HC Deb 01 August 1962 vol 664 c566
18. Mr. J. Wells

asked the Civil Lord of the Admiralty if he is aware of the lower accident rate achieved in the United States Naval Air Service as a result of increased expenditure on safety measures; and if he will increase expenditure on accident prevention in order to reduce the number of accidents to naval aircraft.

Mr. C. Ian Orr-Ewing

I am unable to say how far the lower accident rate in the United States Navy is attributable to any increased spending on flight safety. Comparisons with the United States Navy tend to be misleading owing to differences in the methods of classification.

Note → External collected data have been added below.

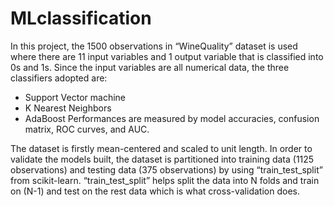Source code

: # MLclassification

In this project, the 1500 observations in “WineQuality” dataset is used where there are 11 input
variables and 1 output variable that is classified into 0s and 1s. Since the input variables are all
numerical data, the three classifiers adopted are:
- Support Vector machine
- K Nearest Neighbors
- AdaBoost
Performances are measured by model accuracies, confusion matrix, ROC curves, and AUC.

The dataset is firstly mean-centered and scaled to unit length. In order to validate the models
built, the dataset is partitioned into training data (1125 observations) and testing data (375
observations) by using “train_test_split” from scikit-learn. “train_test_split” helps split the data
into N folds and train on (N-1) and test on the rest data which is what cross-validation does.
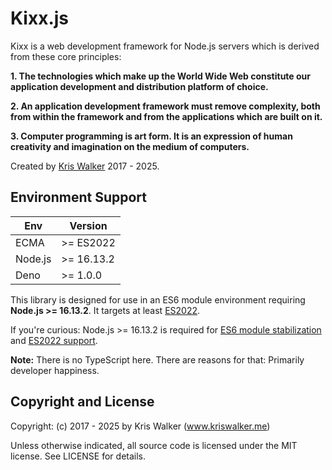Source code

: Kixx.js
=======
Kixx is a web development framework for Node.js servers which is derived from these core principles:

__1. The technologies which make up the World Wide Web constitute our application development and distribution platform of choice.__

__2. An application development framework must remove complexity, both from within the framework and from the applications which are built on it.__

__3. Computer programming is art form. It is an expression of human creativity and imagination on the medium of computers.__

Created by [Kris Walker](https://www.kriswalker.me) 2017 - 2025.

## Environment Support

| Env     | Version    |
|---------|------------|
| ECMA    | >= ES2022  |
| Node.js | >= 16.13.2 |
| Deno    | >= 1.0.0   |

This library is designed for use in an ES6 module environment requiring __Node.js >= 16.13.2__. It targets at least [ES2022](https://node.green/#ES2022).

If you're curious: Node.js >= 16.13.2 is required for [ES6 module stabilization](https://nodejs.org/dist/latest-v18.x/docs/api/esm.html#modules-ecmascript-modules) and [ES2022 support](https://node.green/#ES2020).

__Note:__ There is no TypeScript here. There are reasons for that: Primarily developer happiness.

Copyright and License
---------------------
Copyright: (c) 2017 - 2025 by Kris Walker (www.kriswalker.me)

Unless otherwise indicated, all source code is licensed under the MIT license. See LICENSE for details.
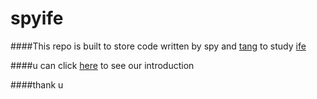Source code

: # spyife

####This repo is built to store code written by spy and [tang](https://github.com/xueyi1230) to study [ife](https://github.com/baidu-ife/ife/blob/master/2015_summer/task/mob_yangfan_01.md)

####u can click [here](http://spy19930412.github.io/spyife/) to see our introduction 

####thank u
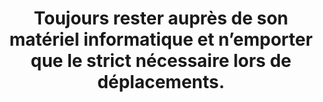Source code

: ---
thematique: thematique-qP7AaYEirvtU1XIjwcSea
risk: Se faire voler des appareils informatiques personnels et/ou professionnels comprenant
  des données, notamment à caractère sensible.
title: Toujours rester auprès de son matériel informatique et n’emporter que le strict
  nécessaire lors de déplacements.
uuid: good-practice-AlMTxpHJgajTdXvuWrhl9
visibleInCms: true
vulnerability: Laisser ses affaires sans surveillance ou faire confiance à des inconnus.
---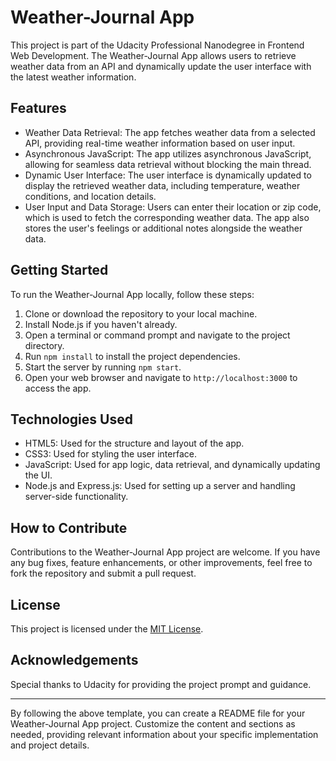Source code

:# Weather-Journal App

This project is part of the Udacity Professional Nanodegree in Frontend Web Development. The Weather-Journal App allows users to retrieve weather data from an API and dynamically update the user interface with the latest weather information.

## Features

- Weather Data Retrieval: The app fetches weather data from a selected API, providing real-time weather information based on user input.
- Asynchronous JavaScript: The app utilizes asynchronous JavaScript, allowing for seamless data retrieval without blocking the main thread.
- Dynamic User Interface: The user interface is dynamically updated to display the retrieved weather data, including temperature, weather conditions, and location details.
- User Input and Data Storage: Users can enter their location or zip code, which is used to fetch the corresponding weather data. The app also stores the user's feelings or additional notes alongside the weather data.

## Getting Started

To run the Weather-Journal App locally, follow these steps:

1. Clone or download the repository to your local machine.
2. Install Node.js if you haven't already.
3. Open a terminal or command prompt and navigate to the project directory.
4. Run `npm install` to install the project dependencies.
5. Start the server by running `npm start`.
6. Open your web browser and navigate to `http://localhost:3000` to access the app.

## Technologies Used

- HTML5: Used for the structure and layout of the app.
- CSS3: Used for styling the user interface.
- JavaScript: Used for app logic, data retrieval, and dynamically updating the UI.
- Node.js and Express.js: Used for setting up a server and handling server-side functionality.

## How to Contribute

Contributions to the Weather-Journal App project are welcome. If you have any bug fixes, feature enhancements, or other improvements, feel free to fork the repository and submit a pull request.

## License

This project is licensed under the [MIT License](LICENSE).

## Acknowledgements

Special thanks to Udacity for providing the project prompt and guidance.

---

By following the above template, you can create a README file for your Weather-Journal App project. Customize the content and sections as needed, providing relevant information about your specific implementation and project details.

In the last eleven years the major accident rate in the Fleet Air Arm has been reduced per 10,000 hours from 24 down to 10. We are at present considering various ways of improving still further our flight safety.

Mr. Wells

Could my hon. Friend give some outline of the new steps he intends taking? Can he say why it is impossible to get a straight comparison in the number of accidents in a number of flying hours?

Mr. Orr-Ewing

Consideration is being given to setting up a Flight Safety Centre to distribute flight safety information and to run flight safety courses. It is difficult to compare like with like, because the endurance of United States naval aircraft is greater than ours and one cannot, therefore, say that 10,000 hours of their flying time would represent the same number of deck landings. If one takes the major accident rates and compares them with the number of deck landings, our figures are favourable compared with theirs.